Overview

The Watson™ Explorer Engine clustering architecture creates and labels clusters directly from the content of the input documents. In IBM® Watson Explorer Engine, clustering does not rely on a static list of pre-defined category labels, but rather infers labels directly from your content. This has many advantages, but it incurs a cost: labels can occasionally look strange, just as the automatically generated document summaries that search engines return can look strange. This portion of the documentation explains how to improve the cluster labels with a little customization.

Watson Explorer Engine uses the term knowledge base to refer to a collection of information about common words (known as stopwords) that should not be used as cluster labels, and related terms that should be grouped together through various types of rules. The knowledge bases that are being used by your search project are stored in your project's stoplist option. (The name of this option is a legacy of earlier versions of Watson Explorer Engine for which most clustering knowledge consisted of stopwords.) The stoplist is an ordered list of knowledge bases, delimited by '+' symbols, that you can set in the XML for your project or in the Watson Explorer Engine administration tool on the Projects >> Clustering tab.

Currently, setting Main and Secondary languages in the Simple tab, Language section, will appropriately set the default value of stoplist for that language combination. See the Language Configuration in Watson Explorer Engine section for more details. To see the actual value of stoplist option, turn debugging on from the results page using your project and click on the [+more] link at the end of the last section called Modified Variables. You should be able to see the values of all the high-level language variables (such as language.main and language.other) as well as the low-level ones (such as stoplist, stem and segmenter).

Watson Explorer Engine provides a number of predefined knowledge bases, each of which has an associated set of stopwords. You can also add your own knowledge bases, to which you can add both clustering rules and custom stopwords. You add a new knowledge base by adding a kb element to your project's XML, or (more commonly) in the Watson Explorer Engine administration tool interface using the Knowledge Bases screen. Once you have finished creating a knowledge base, you can add it to your project's Domain and custom knowledge bases for clustering variable (in the Simple tab, Language section).

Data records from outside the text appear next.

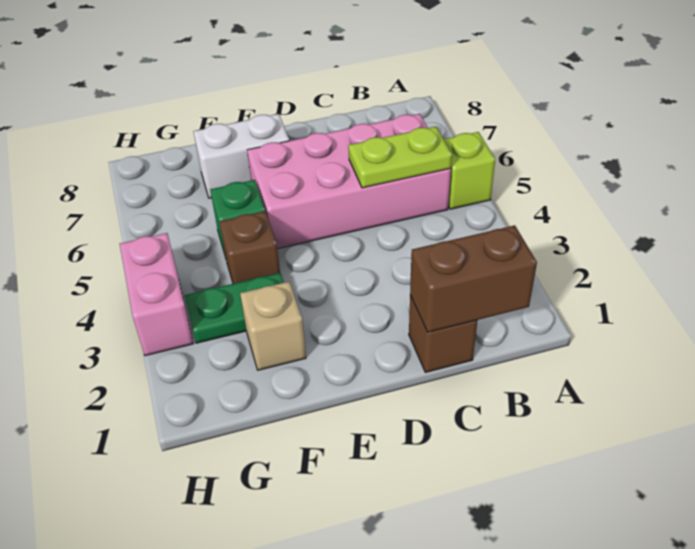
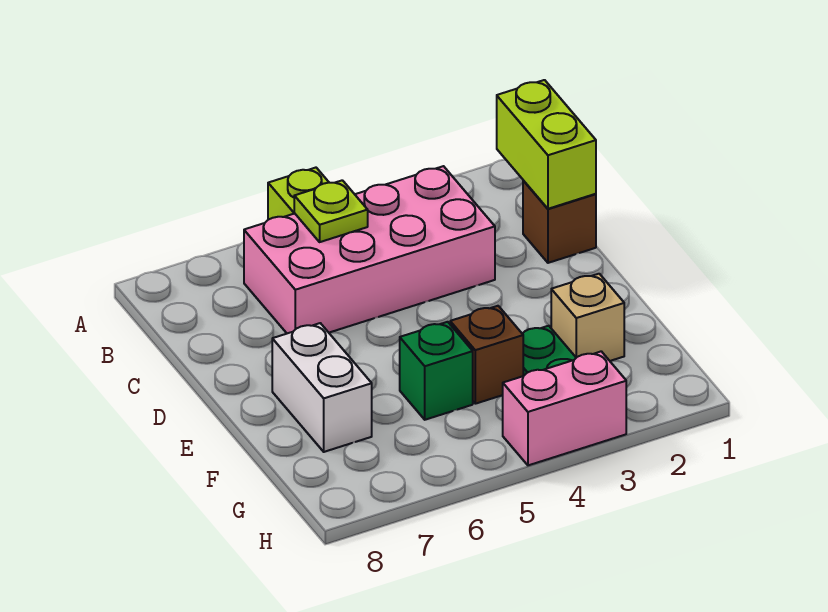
brown brick B1:C1 level 2 -> lime brick B1:C1 level 2
pink brick B5:E6 level 1 -> pink brick B3:C6 level 1
lime plate B5:C5 level 2 -> lime plate B5 level 2

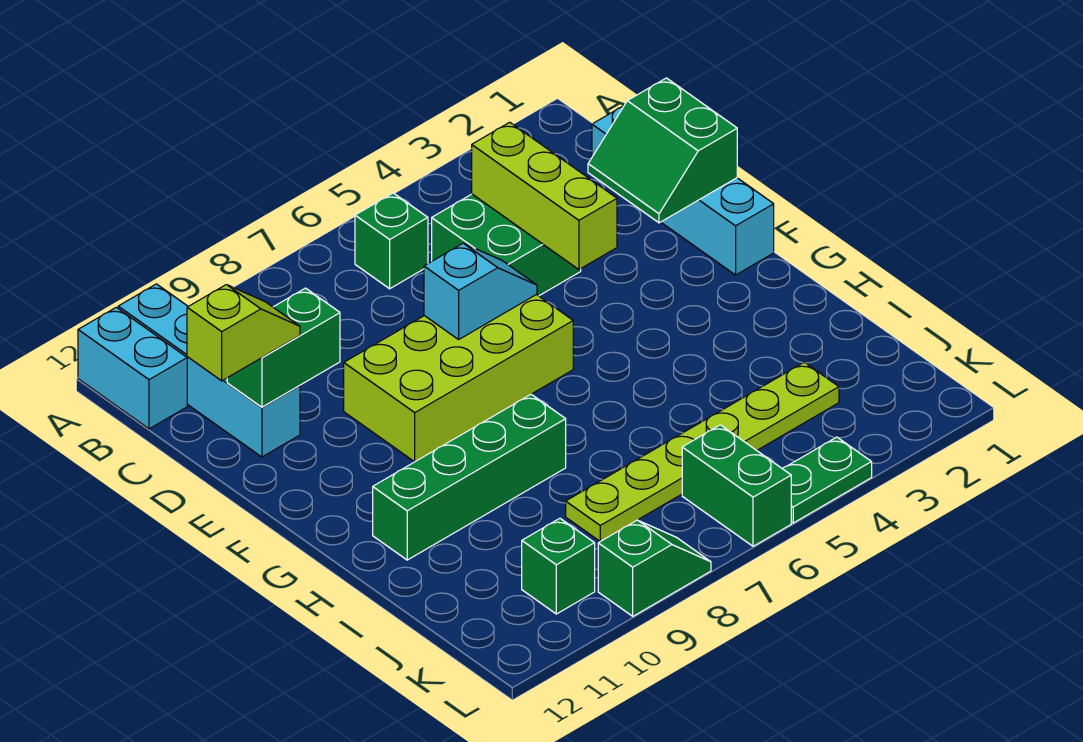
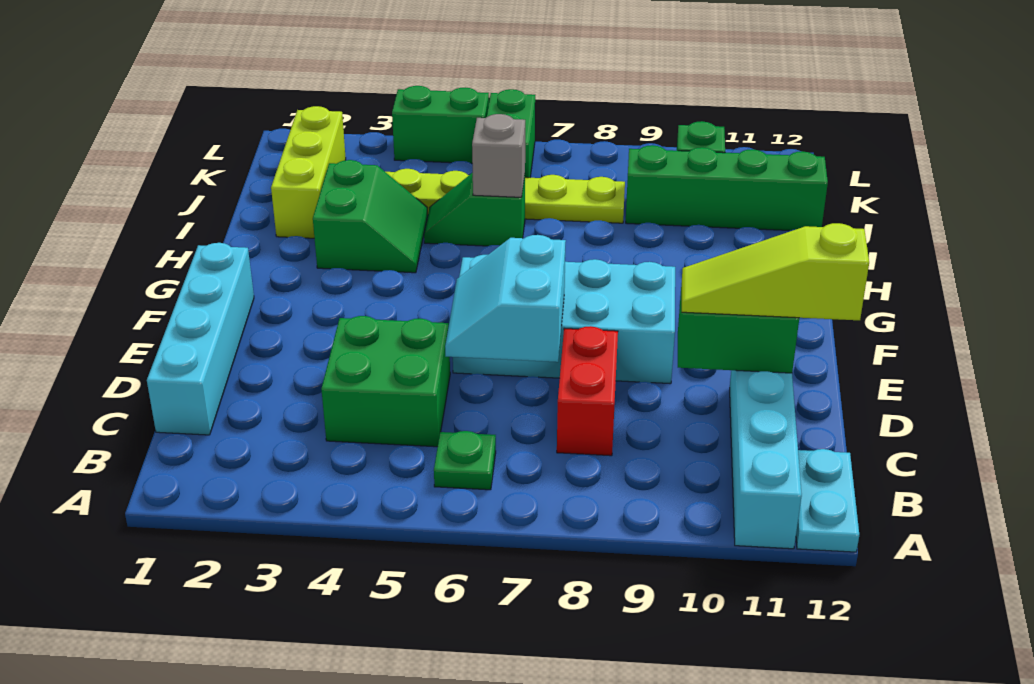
cyan brick A12:B12 level 1 -> cyan plate A12:B12 level 1
green brick B6 level 1 -> green plate B6 level 1
lime brick C4:E4 level 2 -> lime brick I2:K2 level 1
none -> red brick C8:D8 level 1
green slope D1:E2 level 2 top 1 -> green slope H3:I4 level 1 top 3
lime slope D11:D12 level 3 top 12 -> lime slope D10:D12 level 3 top 12
lime brick E6:F9 level 1 -> cyan brick E6:F9 level 1
cyan slope E6:E7 level 2 top 7 -> cyan slope D6:E7 level 2 top 7
green brick H8:H11 level 1 -> green brick J9:J12 level 1
none -> grey brick I6 level 2
green plate L4:L5 level 1 -> green brick L4:L5 level 1
green slope L8:L9 level 1 top 9 -> green slope I5:I6 level 1 top 6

The most common reason to add a knowledge base or add entries to an existing one is to improve unsatisfactory cluster labels caused by commonly-occurring but uninformative phrases. For example, "Boeing" is generally a highly descriptive label, but if you are only clustering the output of Boeing's search engine, all content relates to Boeing and the label loses its descriptiveness. The label might appear because only some of the search results contain the word "Boeing" and are thus deemed to be similar. Another example: when clustering patent abstracts, words like "method" and "apparatus" are uninformative because most patent abstracts customarily use one of these words. In these cases, "Boeing", "method", and "apparatus" should be declared as stopwords. See the section on Clustering Stopwords for more detailed information.

Poor labels are sometimes due to mistakes made by the search engine. For example, some corporate HTML documents contain navigation links like "Solutions | Support | Investors | Education | Careers | News & Events | About Us" which may be reflected in the summaries returned by the search engine. These uninformative phrases are best ignored by the clustering engine, but it must be told how to do so, since these mistakes are specific to the search engine installation.

Poor labels are also sometimes due to concepts being incorrectly grouped or incorrectly separated. For example, the Porter (English) stemmer will analyze "engine" and "engineering" as being the same word, but will not find "theatre" and "theater" to be the same. More about these problems and their solutions is discussed in Stemming and in Rephrase Rules.

Aesthetically, labels may not always appear exactly as you would prefer them to. This is another problem that can be solved by writing special rules, which in this case are known as redisplay rules. For more information, see the section on Redisplay Rules for more detailed information. You can also view the redisplay schema in the online help.

With all these options for customizing and improving output from the Watson Explorer Engine software, it may sound like customization is a daunting task. The process is actually very simple and requires little work. For example, we never specify more than 10 extra stopwords or 3 or 4 phrases for most small search engine projects. These knowledge base entries are for the most part quite obvious after a few queries, and adding such simple customizations often greatly improves the clustering quality on content as diverse as news, patents, auction items, and corporate documents.

See the Knowledge Base Evaluation Sequence section for detailed information about how knowledge base rules are applied, and the heuristics used to prevent loops within different types of rules.